• TASK REQUIREMENTS:
When the word "Flammability" shows up in a line of the records below, copy that line.

• SOURCE MATERIAL:
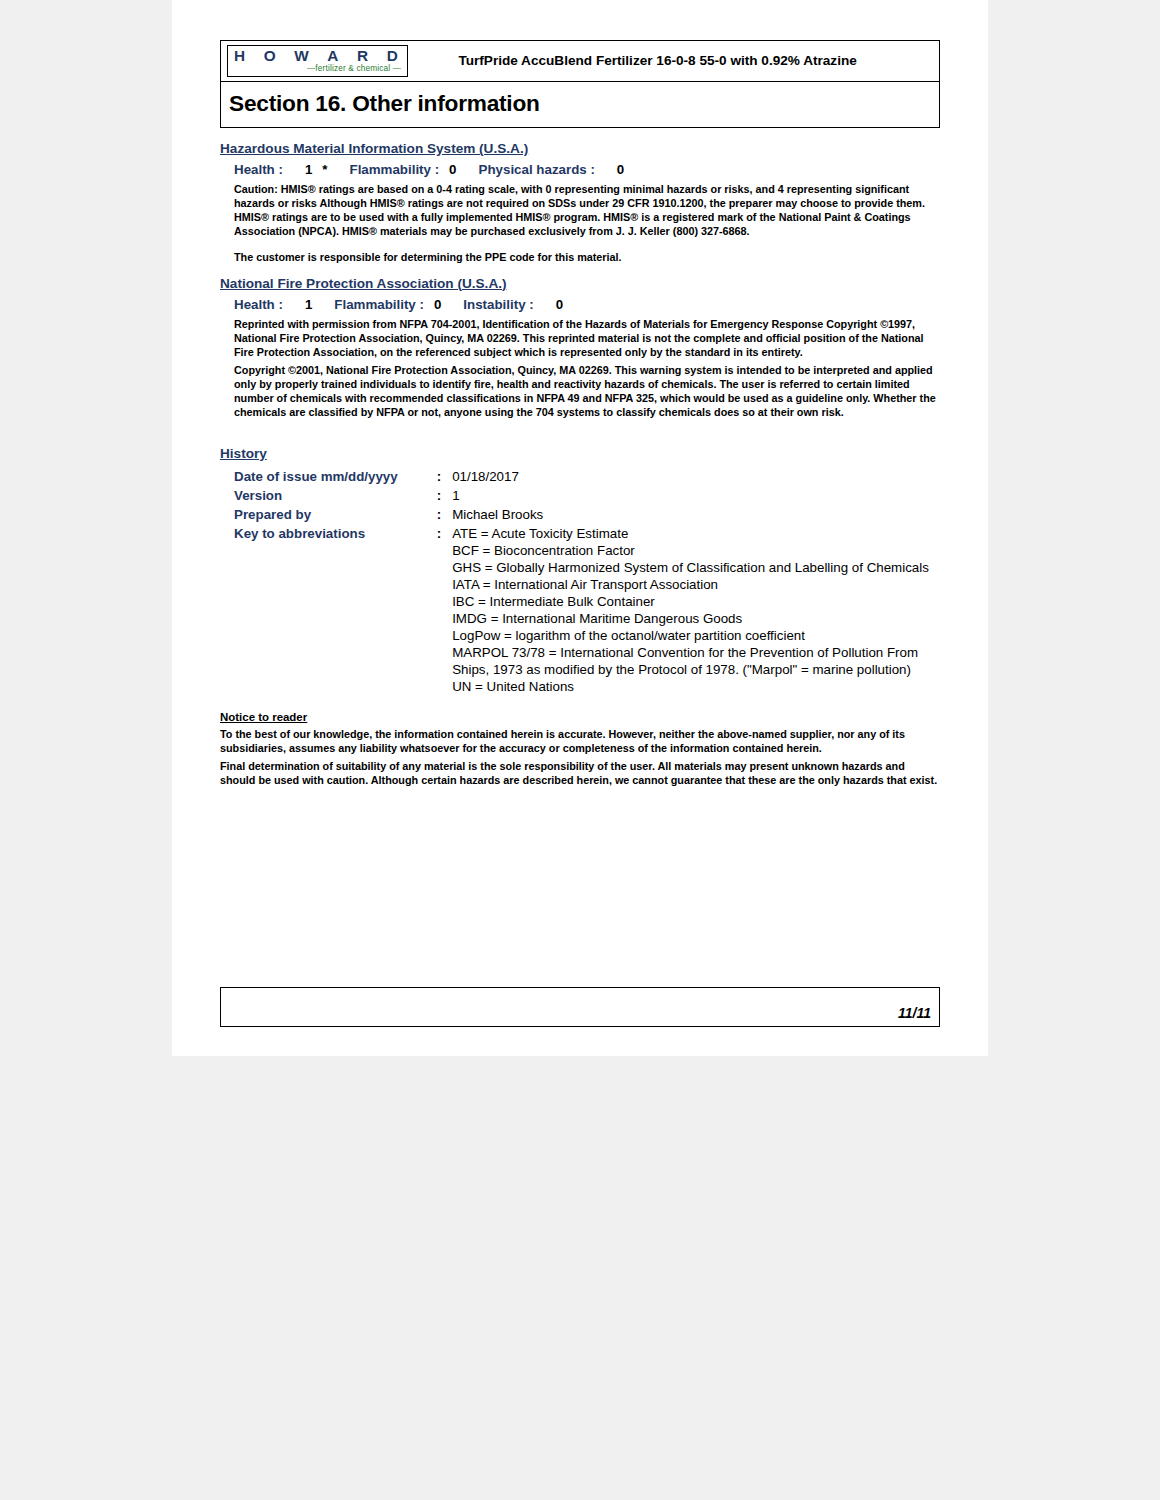H O W A R D
fertilizer & chemical
TurfPride AccuBlend Fertilizer 16-0-8 55-0 with 0.92% Atrazine
Section 16. Other information
Hazardous Material Information System (U.S.A.)
Health : 1 * Flammability : 0 Physical hazards : 0
Caution: HMIS® ratings are based on a 0-4 rating scale, with 0 representing minimal hazards or risks, and 4 representing significant hazards or risks Although HMIS® ratings are not required on SDSs under 29 CFR 1910.1200, the preparer may choose to provide them. HMIS® ratings are to be used with a fully implemented HMIS® program. HMIS® is a registered mark of the National Paint & Coatings Association (NPCA). HMIS® materials may be purchased exclusively from J. J. Keller (800) 327-6868.
The customer is responsible for determining the PPE code for this material.
National Fire Protection Association (U.S.A.)
Health : 1 Flammability : 0 Instability : 0
Reprinted with permission from NFPA 704-2001, Identification of the Hazards of Materials for Emergency Response Copyright ©1997, National Fire Protection Association, Quincy, MA 02269. This reprinted material is not the complete and official position of the National Fire Protection Association, on the referenced subject which is represented only by the standard in its entirety.
Copyright ©2001, National Fire Protection Association, Quincy, MA 02269. This warning system is intended to be interpreted and applied only by properly trained individuals to identify fire, health and reactivity hazards of chemicals. The user is referred to certain limited number of chemicals with recommended classifications in NFPA 49 and NFPA 325, which would be used as a guideline only. Whether the chemicals are classified by NFPA or not, anyone using the 704 systems to classify chemicals does so at their own risk.
History
| Date of issue mm/dd/yyyy | : | 01/18/2017 |
| Version | : | 1 |
| Prepared by | : | Michael Brooks |
| Key to abbreviations | : | ATE = Acute Toxicity Estimate BCF = Bioconcentration Factor GHS = Globally Harmonized System of Classification and Labelling of Chemicals IATA = International Air Transport Association IBC = Intermediate Bulk Container IMDG = International Maritime Dangerous Goods LogPow = logarithm of the octanol/water partition coefficient MARPOL 73/78 = International Convention for the Prevention of Pollution From Ships, 1973 as modified by the Protocol of 1978. ("Marpol" = marine pollution) UN = United Nations |
Notice to reader
To the best of our knowledge, the information contained herein is accurate. However, neither the above-named supplier, nor any of its subsidiaries, assumes any liability whatsoever for the accuracy or completeness of the information contained herein.
Final determination of suitability of any material is the sole responsibility of the user. All materials may present unknown hazards and should be used with caution. Although certain hazards are described herein, we cannot guarantee that these are the only hazards that exist.
11/11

• SOLUTION TO THE PROBLEM:
Health : 1 * Flammability : 0 Physical hazards : 0
Health : 1 Flammability : 0 Instability : 0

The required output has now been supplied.